The Park Theatre’s newest offering continues to ask questions of the audience, pushing and prodding them while telling the story of Saeed, a bookshop owner who is illegally imprisoned in Israel because of his family’s militant actions. Khalil (Hilton McRae), Saeed’s father, opens the play by addressing the audience as potential international investors in his new Palestinian city Rawabi. Meanwhile, sharing the stage is his imprisoned son, being tortured by interrogators. It’s an astonishing opening – juxtaposing capitalism as a weapon with the physical toll exacted on a normal citizen – and one that takes an iron grip on you, making you feel instantly culpable.

The play continues to follow the internment of Saeed and his wife’s (played by Sirine Saba) struggle on the outside. While it is somewhat jarring to hear Scottish and English accents playing Middle-Eastern characters this is preferable to impersonation and the acting is solid throughout.

Torture scenes are visceral and violent, with Laura Prior‘s prison officer in particular creating a toxic environment of oppression. Her boss Abner (John Wark) is a towering presence, completely in control with his manic, psychotic rage. By forcing you to watch these scenes, the initial sense of frightening culpability is maintained and makes for an awkward watching experience. While there is some effort to give these guards some human background they become increasingly villainous and this makes the piece somewhat lopsided. That said, Keepers strongly highlights a variety of people defined by their bloody heritage. Zoe Lafferty‘s direction defines this past as the prison within which both the Arab inmates and Israeli guards are bound.

The play becomes increasingly diffuse in the second act however and never scales the heights of the opening. Flashbacks break the flow and previous stories – like that of Ziv (Cornelius Macarthy), a fascinating Ethiopian immigrant employed as a guard in Israel – are disappointingly forgotten. Of course, the focus is Saeed but by introducing these plotlines in the first place Keepers looks beyond its remit without offering closure. This becomes the main problem of the piece as it leaves you unsure as to whether it’s a political argument, a story of a father-and-son relationship, a prison revenge plot or a portrait of a marriage under incredible strain.

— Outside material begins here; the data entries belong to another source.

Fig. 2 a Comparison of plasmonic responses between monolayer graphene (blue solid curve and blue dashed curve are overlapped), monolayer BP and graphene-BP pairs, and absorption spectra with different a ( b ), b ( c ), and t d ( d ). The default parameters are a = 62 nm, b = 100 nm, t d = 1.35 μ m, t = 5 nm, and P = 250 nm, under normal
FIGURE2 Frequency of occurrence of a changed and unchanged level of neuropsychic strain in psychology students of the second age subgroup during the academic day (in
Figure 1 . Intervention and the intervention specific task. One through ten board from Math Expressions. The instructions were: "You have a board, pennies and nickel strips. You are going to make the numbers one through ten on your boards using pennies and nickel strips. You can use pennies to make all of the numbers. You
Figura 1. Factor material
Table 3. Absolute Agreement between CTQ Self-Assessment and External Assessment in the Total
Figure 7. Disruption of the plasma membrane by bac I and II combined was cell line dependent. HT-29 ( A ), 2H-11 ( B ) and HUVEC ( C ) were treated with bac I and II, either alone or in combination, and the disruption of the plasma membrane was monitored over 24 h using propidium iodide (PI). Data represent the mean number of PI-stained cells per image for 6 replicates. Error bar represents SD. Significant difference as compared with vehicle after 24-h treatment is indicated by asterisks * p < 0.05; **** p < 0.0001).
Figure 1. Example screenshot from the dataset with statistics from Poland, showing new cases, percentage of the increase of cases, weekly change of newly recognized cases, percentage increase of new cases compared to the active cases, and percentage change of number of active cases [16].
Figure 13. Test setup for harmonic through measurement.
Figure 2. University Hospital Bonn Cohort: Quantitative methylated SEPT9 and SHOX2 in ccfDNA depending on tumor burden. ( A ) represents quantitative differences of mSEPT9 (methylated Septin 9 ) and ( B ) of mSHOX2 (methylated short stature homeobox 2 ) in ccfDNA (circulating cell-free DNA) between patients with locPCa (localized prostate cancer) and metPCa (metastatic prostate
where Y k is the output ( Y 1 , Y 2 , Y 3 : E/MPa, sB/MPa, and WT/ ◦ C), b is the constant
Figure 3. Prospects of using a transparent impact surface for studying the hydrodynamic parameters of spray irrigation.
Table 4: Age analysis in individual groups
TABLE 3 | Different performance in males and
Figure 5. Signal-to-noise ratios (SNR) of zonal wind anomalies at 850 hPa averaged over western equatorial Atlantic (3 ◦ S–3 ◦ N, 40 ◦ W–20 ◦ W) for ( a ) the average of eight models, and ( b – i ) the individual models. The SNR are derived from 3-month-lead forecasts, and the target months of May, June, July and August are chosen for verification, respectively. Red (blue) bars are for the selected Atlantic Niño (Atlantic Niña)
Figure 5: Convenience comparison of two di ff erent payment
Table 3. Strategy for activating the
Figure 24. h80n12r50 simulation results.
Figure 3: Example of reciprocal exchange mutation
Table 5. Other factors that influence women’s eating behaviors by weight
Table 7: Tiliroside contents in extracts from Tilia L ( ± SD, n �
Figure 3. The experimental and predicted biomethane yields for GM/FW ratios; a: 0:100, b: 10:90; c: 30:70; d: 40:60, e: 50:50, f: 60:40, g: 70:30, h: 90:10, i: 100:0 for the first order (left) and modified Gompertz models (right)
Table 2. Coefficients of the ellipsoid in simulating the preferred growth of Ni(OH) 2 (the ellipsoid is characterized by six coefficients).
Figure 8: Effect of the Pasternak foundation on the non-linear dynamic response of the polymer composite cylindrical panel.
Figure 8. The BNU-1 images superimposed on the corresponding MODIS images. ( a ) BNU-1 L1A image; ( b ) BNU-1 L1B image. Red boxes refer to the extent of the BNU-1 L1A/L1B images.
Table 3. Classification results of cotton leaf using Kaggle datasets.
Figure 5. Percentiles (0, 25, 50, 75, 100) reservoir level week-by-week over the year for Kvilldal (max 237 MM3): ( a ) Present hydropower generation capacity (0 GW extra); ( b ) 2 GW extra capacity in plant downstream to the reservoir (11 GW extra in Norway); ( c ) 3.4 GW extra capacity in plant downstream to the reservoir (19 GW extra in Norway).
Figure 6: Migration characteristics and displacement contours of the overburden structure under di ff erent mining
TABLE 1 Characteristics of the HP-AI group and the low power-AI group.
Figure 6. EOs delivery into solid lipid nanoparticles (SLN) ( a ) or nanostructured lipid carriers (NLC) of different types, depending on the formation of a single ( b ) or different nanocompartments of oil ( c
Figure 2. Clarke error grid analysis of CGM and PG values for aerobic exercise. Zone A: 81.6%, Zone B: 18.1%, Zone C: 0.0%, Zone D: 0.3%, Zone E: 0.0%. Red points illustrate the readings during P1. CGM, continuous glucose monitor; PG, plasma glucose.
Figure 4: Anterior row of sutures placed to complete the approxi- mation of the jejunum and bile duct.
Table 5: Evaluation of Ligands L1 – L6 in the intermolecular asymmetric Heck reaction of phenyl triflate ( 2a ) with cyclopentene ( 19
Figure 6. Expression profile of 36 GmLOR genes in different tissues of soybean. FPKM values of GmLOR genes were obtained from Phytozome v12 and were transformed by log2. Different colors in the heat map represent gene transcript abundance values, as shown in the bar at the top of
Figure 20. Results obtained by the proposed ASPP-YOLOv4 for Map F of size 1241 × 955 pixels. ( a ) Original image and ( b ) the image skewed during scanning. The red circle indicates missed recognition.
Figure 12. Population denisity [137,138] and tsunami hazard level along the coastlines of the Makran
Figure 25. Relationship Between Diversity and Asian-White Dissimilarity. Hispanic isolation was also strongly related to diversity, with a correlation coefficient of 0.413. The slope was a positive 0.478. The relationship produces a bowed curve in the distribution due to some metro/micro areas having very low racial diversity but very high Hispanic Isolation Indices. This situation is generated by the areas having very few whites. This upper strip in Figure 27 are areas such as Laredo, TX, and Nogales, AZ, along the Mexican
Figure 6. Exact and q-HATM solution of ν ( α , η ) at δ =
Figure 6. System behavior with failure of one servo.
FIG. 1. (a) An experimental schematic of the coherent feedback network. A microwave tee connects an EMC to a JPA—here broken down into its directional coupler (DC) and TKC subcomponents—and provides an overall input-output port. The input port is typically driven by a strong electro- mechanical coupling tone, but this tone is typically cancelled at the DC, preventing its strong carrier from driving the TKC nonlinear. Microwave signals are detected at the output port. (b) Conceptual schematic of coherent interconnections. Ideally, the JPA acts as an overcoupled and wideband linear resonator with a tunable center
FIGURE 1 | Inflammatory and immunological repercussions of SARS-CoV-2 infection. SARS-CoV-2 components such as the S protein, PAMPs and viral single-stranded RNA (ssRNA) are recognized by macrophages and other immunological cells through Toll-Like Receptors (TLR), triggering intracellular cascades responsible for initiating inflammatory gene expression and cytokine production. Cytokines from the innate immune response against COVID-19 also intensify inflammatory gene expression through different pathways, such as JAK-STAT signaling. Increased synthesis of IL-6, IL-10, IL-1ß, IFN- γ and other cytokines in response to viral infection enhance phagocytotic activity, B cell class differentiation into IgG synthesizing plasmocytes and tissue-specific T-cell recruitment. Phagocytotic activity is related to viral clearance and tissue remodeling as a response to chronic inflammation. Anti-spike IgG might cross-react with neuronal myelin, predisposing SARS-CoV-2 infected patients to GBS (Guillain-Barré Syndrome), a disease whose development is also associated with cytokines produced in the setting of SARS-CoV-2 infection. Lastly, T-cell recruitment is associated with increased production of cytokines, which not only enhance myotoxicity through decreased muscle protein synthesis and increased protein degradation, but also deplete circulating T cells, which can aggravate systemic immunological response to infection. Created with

Author Omar El-Khairy notes that “there’s no simple message at the heart of this piece – its intention is not to educate, but rather to move and inspire” and Keepers certainly achieves this last note. With more focus on Saeed’s personal struggle, rather than the machinations surrounding it, Keepers would have been less convoluted. Nevertheless it is an engulfing, immediate and powerful depiction of a man whose entire existence is crumbling before him.